La gare de Bourges est située au
nord de la ville ancienne. Elle est juste au-delà de la
muraille de Philippe Auguste où de ce qu'il en reste.
La gare à Saint Doulchard
Son implantation ne fut pas des plus simples.
En effet, avec l'arrivée du Chemin de Fer en 1847, lequel
venait d'Orléans avec passage à Vierzon.... la
localisation de la gare posa des problèmes.
Elle fut inaugurée le 20 juillet
1847.
Pour les uns, elle devait être le
long du canal, vers les usines de Mazières. Pour d'autres,
déjà écolos dans l'âme, elle ne devait
pas être trop proche de la ville. Ce n'est pas propre à
Bourges, la grande gare d'Orléans est aux Aubrais et cette
de Tours à Saint Pierre des Tours.
Alors comme il fallait une gare qui était
à ce moment un terminus, on fit la gare de Bourges tout
simplement à Saint Doulchard, vers ce qui est aujourd'hui
le quartier des Prés le Roy. ET Bourges n'avait pas de
gare. C'était en 1847.
La gare enfin à Bourges
Quelques années plus tard , la gare
fut érigée sur son emplacement actuel le 16 mai
1851 après que l'on eut étudié la possibilité
de creuser un grand tunnel dans la butte d'Archelet pour faire
passer la ligne de chemin de fer.
En décembre 1851, on sait que le
maire de Bourges reçu le Prince Président, futur
Napoléon 3 à Bourges dans la gare et il remontera
la rue Moyenne à cheval avec à ses côtés
le maire Pierre Planchat..
Il semble mais cela reste à confirmer
que la gare actuelle telle que nous la connaissons date de 1868,
et qu'elle fut agrandie en 1880.
Les transformations continues
La gare de Bourges devint au fil du temps
un élément essentiel de la vie locale. Elle permettait
aux berruyers de se rendre à Paris ! Et puis en 1917 elle
fut à nouveau profondément modifiée pour
l'arrivée des troupes américaines.
Avec les Etablissements militaires, puis
les usines d'aviation, des lignes furent construites dans la
ville pour relier la gare à ces usines et permettre les
approvisionnements mais aussi les livraisons. Ainsi, on trouva
des voies vers Pignoux, vers l'aéroport, vers La Chapelle.
Devant la gare les constructions sont réalisées
avec l'Hôtel du Berry vers 1933.

====================

Consigne A: D'après le texte sur la gare de Bourges, à quelle date la gare fut-elle inaugurée ?
Consigne B: Poursuivez le texte sur la gare de Bourges à partir de sa dernière phrase.
Les matériaux qui suivent n'ont aucun lien avec le texte sur la gare de Bourges.

Matériaux sources:

====================

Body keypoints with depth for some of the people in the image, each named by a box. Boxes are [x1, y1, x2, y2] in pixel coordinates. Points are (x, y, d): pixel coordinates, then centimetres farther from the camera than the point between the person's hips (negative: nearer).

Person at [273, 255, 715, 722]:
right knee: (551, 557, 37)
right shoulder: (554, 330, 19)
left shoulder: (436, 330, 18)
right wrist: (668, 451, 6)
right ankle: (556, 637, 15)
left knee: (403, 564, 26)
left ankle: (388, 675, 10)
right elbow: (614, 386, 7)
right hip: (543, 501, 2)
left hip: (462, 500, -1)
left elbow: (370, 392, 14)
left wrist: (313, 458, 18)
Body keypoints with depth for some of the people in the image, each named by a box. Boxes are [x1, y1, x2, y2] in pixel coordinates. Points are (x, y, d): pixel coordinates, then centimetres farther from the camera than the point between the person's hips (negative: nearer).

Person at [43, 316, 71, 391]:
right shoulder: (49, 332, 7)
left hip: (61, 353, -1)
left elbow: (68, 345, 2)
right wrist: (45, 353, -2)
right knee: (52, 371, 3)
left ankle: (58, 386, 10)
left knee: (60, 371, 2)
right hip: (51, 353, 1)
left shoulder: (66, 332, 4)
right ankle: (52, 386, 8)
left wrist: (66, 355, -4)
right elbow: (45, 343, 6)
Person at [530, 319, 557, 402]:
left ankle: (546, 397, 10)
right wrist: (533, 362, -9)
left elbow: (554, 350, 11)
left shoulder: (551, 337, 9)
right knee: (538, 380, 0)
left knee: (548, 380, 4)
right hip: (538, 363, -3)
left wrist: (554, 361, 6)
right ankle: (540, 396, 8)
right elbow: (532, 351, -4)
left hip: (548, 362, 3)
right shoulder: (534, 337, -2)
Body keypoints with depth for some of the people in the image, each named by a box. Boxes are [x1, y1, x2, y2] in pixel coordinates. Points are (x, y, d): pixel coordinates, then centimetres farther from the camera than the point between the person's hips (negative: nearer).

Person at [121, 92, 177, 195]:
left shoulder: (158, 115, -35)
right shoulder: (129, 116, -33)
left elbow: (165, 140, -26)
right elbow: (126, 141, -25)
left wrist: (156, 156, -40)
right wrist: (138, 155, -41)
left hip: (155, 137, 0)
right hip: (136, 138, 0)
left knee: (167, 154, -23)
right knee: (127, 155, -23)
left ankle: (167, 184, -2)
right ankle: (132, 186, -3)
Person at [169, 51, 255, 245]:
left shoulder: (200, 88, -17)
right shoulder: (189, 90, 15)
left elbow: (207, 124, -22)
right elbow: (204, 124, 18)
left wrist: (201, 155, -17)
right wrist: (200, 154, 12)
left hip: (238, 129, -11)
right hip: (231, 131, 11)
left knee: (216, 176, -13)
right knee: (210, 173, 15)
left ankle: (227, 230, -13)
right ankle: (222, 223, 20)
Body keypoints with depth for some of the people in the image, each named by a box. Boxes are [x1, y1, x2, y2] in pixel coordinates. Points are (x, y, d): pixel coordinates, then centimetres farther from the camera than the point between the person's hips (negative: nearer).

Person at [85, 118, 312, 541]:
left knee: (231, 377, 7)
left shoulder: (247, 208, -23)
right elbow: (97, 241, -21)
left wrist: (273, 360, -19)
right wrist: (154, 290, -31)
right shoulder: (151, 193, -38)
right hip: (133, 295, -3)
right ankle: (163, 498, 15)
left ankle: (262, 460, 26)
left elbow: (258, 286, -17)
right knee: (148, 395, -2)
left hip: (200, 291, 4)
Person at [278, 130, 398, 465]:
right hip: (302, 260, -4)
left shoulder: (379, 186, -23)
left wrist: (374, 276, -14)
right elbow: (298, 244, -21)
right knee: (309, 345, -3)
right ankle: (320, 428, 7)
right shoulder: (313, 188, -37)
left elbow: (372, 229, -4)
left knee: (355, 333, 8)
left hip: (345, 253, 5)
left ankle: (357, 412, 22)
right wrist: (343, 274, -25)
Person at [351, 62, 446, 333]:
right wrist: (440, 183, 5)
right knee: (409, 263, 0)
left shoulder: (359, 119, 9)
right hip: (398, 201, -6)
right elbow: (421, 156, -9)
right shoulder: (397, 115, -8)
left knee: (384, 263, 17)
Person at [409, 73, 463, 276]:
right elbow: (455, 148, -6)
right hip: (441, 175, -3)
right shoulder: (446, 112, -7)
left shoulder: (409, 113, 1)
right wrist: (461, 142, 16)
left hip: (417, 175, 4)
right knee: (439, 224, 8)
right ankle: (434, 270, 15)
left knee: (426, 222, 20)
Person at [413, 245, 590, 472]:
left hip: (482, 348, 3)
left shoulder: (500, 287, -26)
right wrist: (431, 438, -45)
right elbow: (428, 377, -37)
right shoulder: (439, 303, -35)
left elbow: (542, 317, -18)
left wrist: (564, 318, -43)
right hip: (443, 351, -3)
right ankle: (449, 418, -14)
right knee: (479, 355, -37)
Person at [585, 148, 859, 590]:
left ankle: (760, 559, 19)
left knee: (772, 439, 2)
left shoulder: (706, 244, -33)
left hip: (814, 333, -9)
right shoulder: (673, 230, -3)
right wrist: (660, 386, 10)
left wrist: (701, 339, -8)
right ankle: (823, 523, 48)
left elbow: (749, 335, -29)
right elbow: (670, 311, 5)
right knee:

====================

Zone de réponse A: Le 20 juillet 1847.

Zone de réponse B:
C'est en octobre 1943 que le conseil municipal
donne au boulevard de la gare, qui est est face de u bâtiment
central le nom du sénateur maire Henri Laudier.
Le pont situé sur cette rue Henri
Laudier au dessus de l'Yèvre fut élargi en 1976.
La passerelle
"piétons" :
- La gare dispose d'une passerelle piétonne
au-dessus des voies.
- Cette passerelle a été réceptionnée
le 11 janvier 1912, en vertu d'un arrêté préfectoral
daté du 7 décembre 1911. Le maire de l'époque
était M. Henri Ducrot, et l'ingénieur responsable
pour la "ligne Vierzon - Saincaize" était monsieur
Picaud. Cette passerelle a été exécutée
par la compagnie d'Orléans, elle était utilisée
par les piétons pour relier la cour de voyageurs au chemin
d'Asnières.
- La largeur de la passerelle est de 1,5
m (et 1,8 au total), alors que la longueur d'escalier à
escalier est de 106, 6 mètres.
- Le tablier a été fait comporte
un tablier métallique de 4 travées dont 2 centrales
de 28,8 mètres de portée et les 2 extrêmes
sont de 24,5 mètres.
- Le "platelage" est en béton
armé de 0,07 m d'épaisseur avec une couche de 1
cm pour la chape.. Le garde corps est métallique, et les
marches des escaliers en tôle striées, 33 marches
de chaque côté, avec "2 paliers de repos"
souligne le procès verbal de réception de la passerelle.
- Dans les observations, on note que le
16 février 1912, le Conseil municipal a autorisé
le maire de prendre en charge la passerelle de la gare à
la condition "que la Compagnie d'Orléans sera tenue
de recevoir les eaux pluviales provenant du tablier de la passerelle".